All of our lives, we are experiencing perpetual movement, with an ebb and flow, highs and lows. Three years ago, I decided to leave the comfort of a clinic I called home, to pursue a calling of women’s health physical therapy that was instilled in me during college. Despite being nervous and hesitant to specialize in a totally new facet of PT, (we’re talking assessing women’s vaginas people!), I loved it. I loved empowering women to take control of their health, validating their feelings, their pain and getting them back to the activities that helped them feel whole. I couldn’t learn enough, fast enough. I had found my calling, my place in my profession, I was literally buzzing! Just as I was getting into the groove, the clinic closed their doors. I was obviously stunned, but I was more heartbroken that I would be unable to continue to work with these women.
Take a breath, (cry a lot) and ask for help. Thankfully, my former clinic took me back with open arms to begin a women’s health program under their roof with their support. My next challenge was in front of me: getting (waaaay) out of my comfort zone to self-promote and reach out to women in the community.

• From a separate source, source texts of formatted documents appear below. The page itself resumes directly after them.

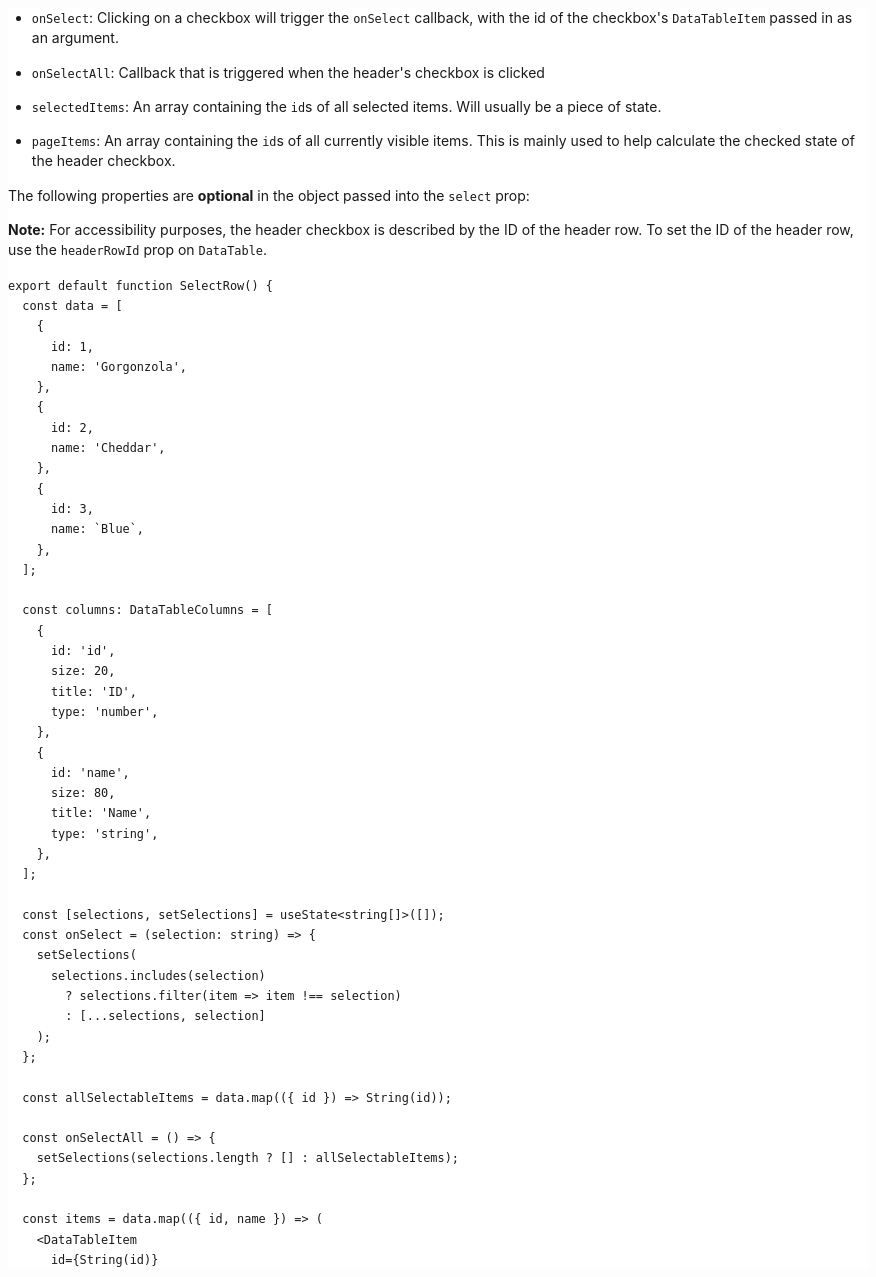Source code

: - `onSelect`: Clicking on a checkbox will trigger the `onSelect` callback, with the id of the checkbox's `DataTableItem` passed in as an argument.

- `onSelectAll`: Callback that is triggered when the header's checkbox is clicked

- `selectedItems`: An array containing the `id`s of all selected items. Will usually be a piece of state.

- `pageItems`: An array containing the `id`s of all currently visible items. This is mainly used to help calculate the checked state of the header checkbox.

The following properties are **optional** in the object passed into the `select` prop:

**Note:** For accessibility purposes, the header checkbox is described by the ID of the header row. To set the ID of the header row, use the `headerRowId` prop on `DataTable`.

```tsx
export default function SelectRow() {
  const data = [
    {
      id: 1,
      name: 'Gorgonzola',
    },
    {
      id: 2,
      name: 'Cheddar',
    },
    {
      id: 3,
      name: `Blue`,
    },
  ];

  const columns: DataTableColumns = [
    {
      id: 'id',
      size: 20,
      title: 'ID',
      type: 'number',
    },
    {
      id: 'name',
      size: 80,
      title: 'Name',
      type: 'string',
    },
  ];

  const [selections, setSelections] = useState<string[]>([]);
  const onSelect = (selection: string) => {
    setSelections(
      selections.includes(selection)
        ? selections.filter(item => item !== selection)
        : [...selections, selection]
    );
  };

  const allSelectableItems = data.map(({ id }) => String(id));

  const onSelectAll = () => {
    setSelections(selections.length ? [] : allSelectableItems);
  };

  const items = data.map(({ id, name }) => (
    <DataTableItem
      id={String(id)}
```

Surprisingly (or maybe not) I loved networking with the amazing practitioners and women in the community, dare I say good at it? I grew a program as “Mama PT” and now three years from when I decided to take the initial leap out of my comfort zone, I am taking yet another as I start my own practice, Koru Physical Therapy and Wellness.
The fern represents new growth; just as the women I work with grow, I am growing as a therapist and woman along side of them. Reflecting on our truth, our values, and most importantly I found, how we value ourselves. We possess everything we need to heal, to gain strength, to grow and to find peace. Like the Koru, we are in perpetual movement, while always coming back to the self.